__Problem statement__. Return every record verbatim, omitting all pictures.

------------

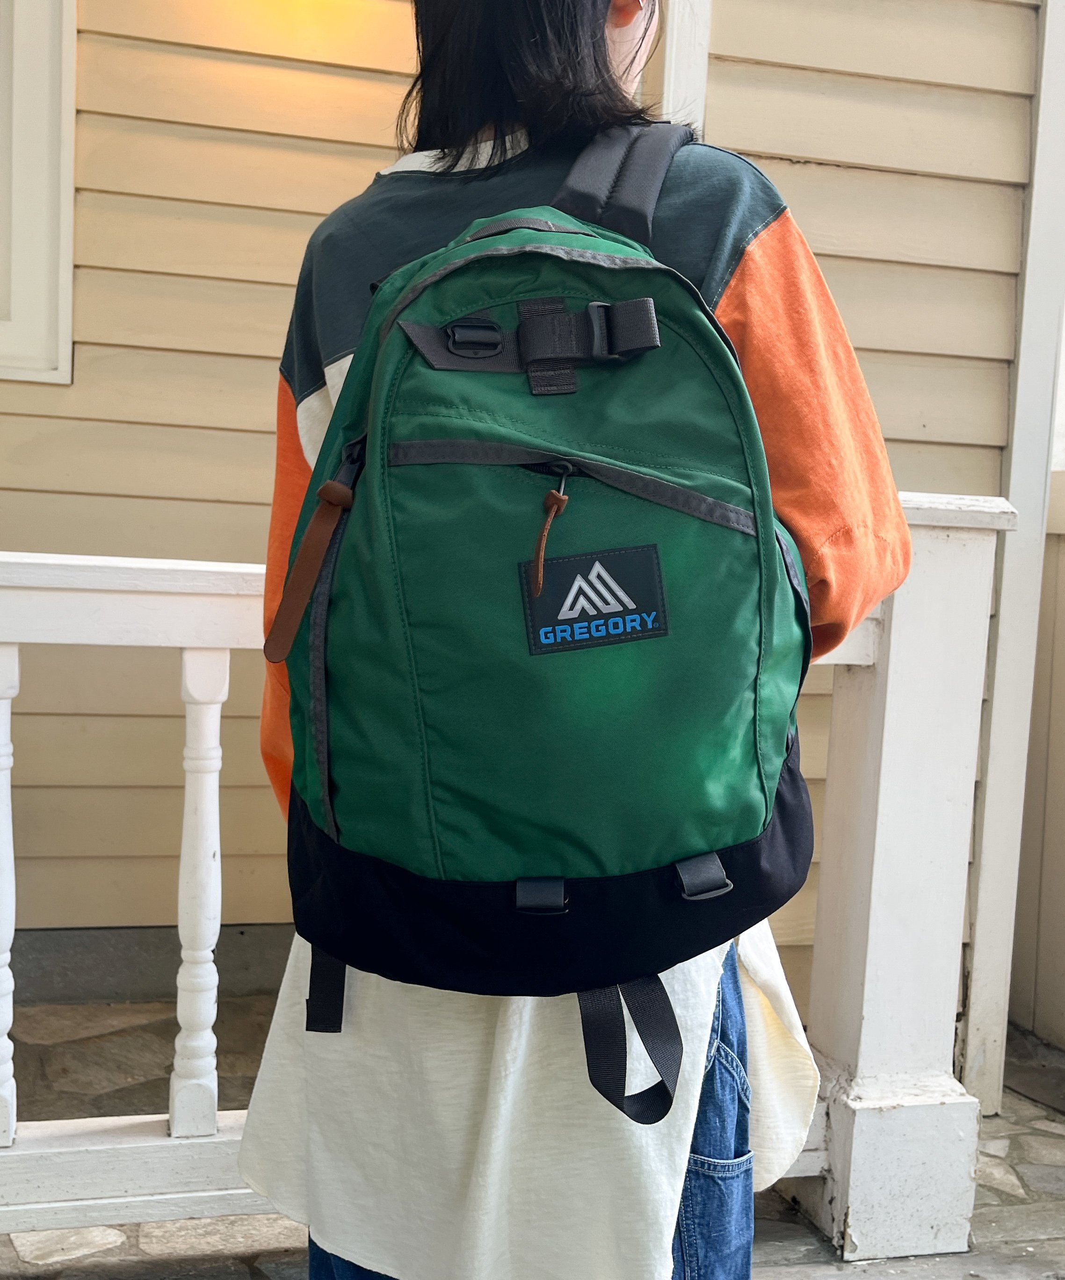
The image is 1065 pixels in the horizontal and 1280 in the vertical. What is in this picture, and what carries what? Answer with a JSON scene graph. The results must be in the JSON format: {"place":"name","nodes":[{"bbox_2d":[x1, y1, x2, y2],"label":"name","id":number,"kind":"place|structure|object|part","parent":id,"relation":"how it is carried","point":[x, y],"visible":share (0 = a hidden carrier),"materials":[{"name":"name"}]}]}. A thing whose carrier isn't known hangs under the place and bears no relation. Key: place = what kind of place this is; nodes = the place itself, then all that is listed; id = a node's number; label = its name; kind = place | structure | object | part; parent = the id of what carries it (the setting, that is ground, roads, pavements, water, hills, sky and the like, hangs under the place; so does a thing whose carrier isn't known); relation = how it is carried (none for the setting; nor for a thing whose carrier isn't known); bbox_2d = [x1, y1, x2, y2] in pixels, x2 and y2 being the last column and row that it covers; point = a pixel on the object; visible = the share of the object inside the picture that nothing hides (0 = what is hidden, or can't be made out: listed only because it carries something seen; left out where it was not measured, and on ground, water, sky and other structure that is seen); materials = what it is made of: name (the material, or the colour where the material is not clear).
{"place":"outdoors","nodes":[
{"label":"outdoors","id":0,"kind":"place"},
{"bbox_2d":[0,0,1051,1012],"label":"house wall","id":1,"kind":"structure","parent":0,"point":[369,158],"materials":[{"name":"paint"}]},
{"bbox_2d":[0,0,77,385],"label":"window","id":2,"kind":"structure","parent":1,"relation":"in","point":[64,338],"materials":[{"name":"white paint"}]},
{"bbox_2d":[654,1,713,133],"label":"trim","id":3,"kind":"structure","parent":1,"relation":"attached to","point":[671,38],"materials":[{"name":"white paint"}]},
{"bbox_2d":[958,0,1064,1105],"label":"trim","id":4,"kind":"structure","parent":1,"relation":"attached to","point":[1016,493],"materials":[{"name":"white paint"}]},
{"bbox_2d":[0,983,1064,1279],"label":"stone patio","id":5,"kind":"structure","parent":0,"point":[1002,1118],"materials":[{"name":"grey stone"}]},
{"bbox_2d":[0,492,1017,1266],"label":"porch railing","id":6,"kind":"object","parent":5,"relation":"on","point":[192,657],"visible":0.7,"materials":[{"name":"white wood"}]},
{"label":"baluster","id":7,"kind":"part","parent":6,"relation":"part of","materials":[{"name":"white wood"}]},
{"label":"baluster","id":8,"kind":"part","parent":6,"relation":"part of","materials":[{"name":"white wood"}]},
{"bbox_2d":[1008,473,1064,1049],"label":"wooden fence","id":9,"kind":"object","parent":5,"relation":"on","point":[1064,687],"visible":0.69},
{"bbox_2d":[238,0,914,1279],"label":"woman","id":10,"kind":"object","parent":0,"point":[623,54],"visible":0.48},
{"bbox_2d":[267,126,818,1116],"label":"backpack","id":11,"kind":"object","parent":10,"relation":"on","point":[324,772],"visible":0.94,"materials":[{"name":"fabric"}]},
{"label":"strap","id":12,"kind":"part","parent":11,"relation":"part of","materials":[{"name":"brown leather"}]},
{"label":"buckle","id":13,"kind":"part","parent":11,"relation":"part of","materials":[{"name":"black plastic"}]},
{"label":"buckle","id":14,"kind":"part","parent":11,"relation":"part of","materials":[{"name":"black plastic"}]},
{"bbox_2d":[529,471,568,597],"label":"cord","id":15,"kind":"object","parent":11,"relation":"hanging from","point":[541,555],"visible":0.95,"materials":[{"name":"brown leather"}]},
{"label":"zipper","id":16,"kind":"part","parent":11,"relation":"part of","materials":[{"name":"grey fabric"}]},
{"bbox_2d":[517,541,667,655],"label":"label","id":17,"kind":"object","parent":11,"relation":"attached to","point":[662,594],"visible":0.94,"materials":[{"name":"black fabric"}]},
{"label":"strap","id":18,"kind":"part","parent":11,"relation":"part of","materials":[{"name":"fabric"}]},
{"label":"buckle","id":19,"kind":"part","parent":11,"relation":"part of","materials":[{"name":"black plastic"}]},
{"label":"strap","id":20,"kind":"part","parent":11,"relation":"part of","materials":[{"name":"black fabric"}]}
]}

------------

__Completed exercise__.
The image is 1065 pixels in the horizontal and 1280 in the vertical. What is in this picture, and what carries what? Answer with a JSON scene graph. The results must be in the JSON format: {"place":"name","nodes":[{"bbox_2d":[x1, y1, x2, y2],"label":"name","id":number,"kind":"place|structure|object|part","parent":id,"relation":"how it is carried","point":[x, y],"visible":share (0 = a hidden carrier),"materials":[{"name":"name"}]}]}. A thing whose carrier isn't known hangs under the place and bears no relation. Key: place = what kind of place this is; nodes = the place itself, then all that is listed; id = a node's number; label = its name; kind = place | structure | object | part; parent = the id of what carries it (the setting, that is ground, roads, pavements, water, hills, sky and the like, hangs under the place; so does a thing whose carrier isn't known); relation = how it is carried (none for the setting; nor for a thing whose carrier isn't known); bbox_2d = [x1, y1, x2, y2] in pixels, x2 and y2 being the last column and row that it covers; point = a pixel on the object; visible = the share of the object inside the picture that nothing hides (0 = what is hidden, or can't be made out: listed only because it carries something seen; left out where it was not measured, and on ground, water, sky and other structure that is seen); materials = what it is made of: name (the material, or the colour where the material is not clear).
{"place":"outdoors","nodes":[
{"label":"outdoors","id":0,"kind":"place"},
{"bbox_2d":[0,0,1051,1012],"label":"house wall","id":1,"kind":"structure","parent":0,"point":[369,158],"materials":[{"name":"paint"}]},
{"bbox_2d":[0,0,77,385],"label":"window","id":2,"kind":"structure","parent":1,"relation":"in","point":[64,338],"materials":[{"name":"white paint"}]},
{"bbox_2d":[654,1,713,133],"label":"trim","id":3,"kind":"structure","parent":1,"relation":"attached to","point":[671,38],"materials":[{"name":"white paint"}]},
{"bbox_2d":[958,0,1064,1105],"label":"trim","id":4,"kind":"structure","parent":1,"relation":"attached to","point":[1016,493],"materials":[{"name":"white paint"}]},
{"bbox_2d":[0,983,1064,1279],"label":"stone patio","id":5,"kind":"structure","parent":0,"point":[1002,1118],"materials":[{"name":"grey stone"}]},
{"bbox_2d":[0,492,1017,1266],"label":"porch railing","id":6,"kind":"object","parent":5,"relation":"on","point":[192,657],"visible":0.7,"materials":[{"name":"white wood"}]},
{"label":"baluster","id":7,"kind":"part","parent":6,"relation":"part of","materials":[{"name":"white wood"}]},
{"label":"baluster","id":8,"kind":"part","parent":6,"relation":"part of","materials":[{"name":"white wood"}]},
{"bbox_2d":[1008,473,1064,1049],"label":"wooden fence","id":9,"kind":"object","parent":5,"relation":"on","point":[1064,687],"visible":0.69},
{"bbox_2d":[238,0,914,1279],"label":"woman","id":10,"kind":"object","parent":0,"point":[623,54],"visible":0.48},
{"bbox_2d":[267,126,818,1116],"label":"backpack","id":11,"kind":"object","parent":10,"relation":"on","point":[324,772],"visible":0.94,"materials":[{"name":"fabric"}]},
{"label":"strap","id":12,"kind":"part","parent":11,"relation":"part of","materials":[{"name":"brown leather"}]},
{"label":"buckle","id":13,"kind":"part","parent":11,"relation":"part of","materials":[{"name":"black plastic"}]},
{"label":"buckle","id":14,"kind":"part","parent":11,"relation":"part of","materials":[{"name":"black plastic"}]},
{"bbox_2d":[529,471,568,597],"label":"cord","id":15,"kind":"object","parent":11,"relation":"hanging from","point":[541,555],"visible":0.95,"materials":[{"name":"brown leather"}]},
{"label":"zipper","id":16,"kind":"part","parent":11,"relation":"part of","materials":[{"name":"grey fabric"}]},
{"bbox_2d":[517,541,667,655],"label":"label","id":17,"kind":"object","parent":11,"relation":"attached to","point":[662,594],"visible":0.94,"materials":[{"name":"black fabric"}]},
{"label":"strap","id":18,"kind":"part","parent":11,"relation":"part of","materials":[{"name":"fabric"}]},
{"label":"buckle","id":19,"kind":"part","parent":11,"relation":"part of","materials":[{"name":"black plastic"}]},
{"label":"strap","id":20,"kind":"part","parent":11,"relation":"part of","materials":[{"name":"black fabric"}]}
]}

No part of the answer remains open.